▶ **Document segment**
Protein concentration was determined using the bicinchoninic acid (micro BCA) kit of Pierce (Rockford, IL) according to the manufacturer’s protocol using bovine serum albumin (BSA) as standard.

Assay of CPI Activity

Inhibitory activity against papain was measured in a stopped assay according to the published protocol of Lah et al. (14). Papain activity was assessed against the substrate Z-Phe-Arg-NHMec. In summary, the appropriate dilution of inhibitor was boiled for 10 min and then pretreated with equal volumes (100 μl each) of 8 mM DTT and 2 nM papain for 10 min at 37° C in acetate buffer (340 mM sodium acetate, 60 mM acetic acid, 4 mM EDTA, pH 6.5). Enzyme reaction was initiated with the addition of 100 μl substrate (final concentration 8.25 mM). The reaction was allowed to proceed for 20 min at 37° C and then stopped by the addition of 400 μl stop solution (100 mM sodium monochloroacetate, 30 mM sodium acetate, 70 mM acetic acid, pH 4.3). The relative increase in fluorescence was measured at an excitation wavelength of 370 nm and emission wavelength of 460 nm. Inhibition constant, Ki, was determined according to the method of Nicklin and Barrett (26)

▶ **Required action**
In the methods passage above, copy everything from "Protein concentration was" down to "(BSA) as standard.", swapping "standard" for "reference".

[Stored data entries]
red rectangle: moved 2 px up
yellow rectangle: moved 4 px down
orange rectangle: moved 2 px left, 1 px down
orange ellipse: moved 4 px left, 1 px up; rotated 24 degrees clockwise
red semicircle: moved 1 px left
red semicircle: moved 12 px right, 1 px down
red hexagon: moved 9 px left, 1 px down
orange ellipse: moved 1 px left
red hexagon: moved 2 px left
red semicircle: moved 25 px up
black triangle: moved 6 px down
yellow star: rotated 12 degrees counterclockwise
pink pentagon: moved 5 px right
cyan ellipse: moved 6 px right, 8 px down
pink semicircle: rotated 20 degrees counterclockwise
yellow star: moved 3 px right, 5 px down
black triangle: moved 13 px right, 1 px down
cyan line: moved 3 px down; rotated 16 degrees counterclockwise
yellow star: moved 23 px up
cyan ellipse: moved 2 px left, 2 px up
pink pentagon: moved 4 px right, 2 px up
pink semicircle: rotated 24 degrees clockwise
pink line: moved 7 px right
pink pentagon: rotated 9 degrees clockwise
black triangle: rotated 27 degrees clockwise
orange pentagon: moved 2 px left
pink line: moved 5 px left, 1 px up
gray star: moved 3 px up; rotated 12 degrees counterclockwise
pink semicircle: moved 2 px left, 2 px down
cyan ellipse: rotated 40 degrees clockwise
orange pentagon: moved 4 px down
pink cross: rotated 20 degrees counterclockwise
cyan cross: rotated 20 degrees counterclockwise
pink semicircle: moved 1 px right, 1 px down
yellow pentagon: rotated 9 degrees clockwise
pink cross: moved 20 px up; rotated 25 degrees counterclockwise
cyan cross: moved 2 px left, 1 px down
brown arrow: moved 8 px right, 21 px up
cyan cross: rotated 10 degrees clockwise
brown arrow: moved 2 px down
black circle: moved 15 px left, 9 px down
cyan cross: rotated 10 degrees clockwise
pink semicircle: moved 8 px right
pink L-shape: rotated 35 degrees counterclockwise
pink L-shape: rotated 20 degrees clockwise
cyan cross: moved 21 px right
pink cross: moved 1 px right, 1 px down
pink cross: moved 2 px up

▶ **Response to the exercise**
Protein concentration was determined using the bicinchoninic acid (micro BCA) kit of Pierce (Rockford, IL) according to the manufacturer’s protocol using bovine serum albumin (BSA) as reference.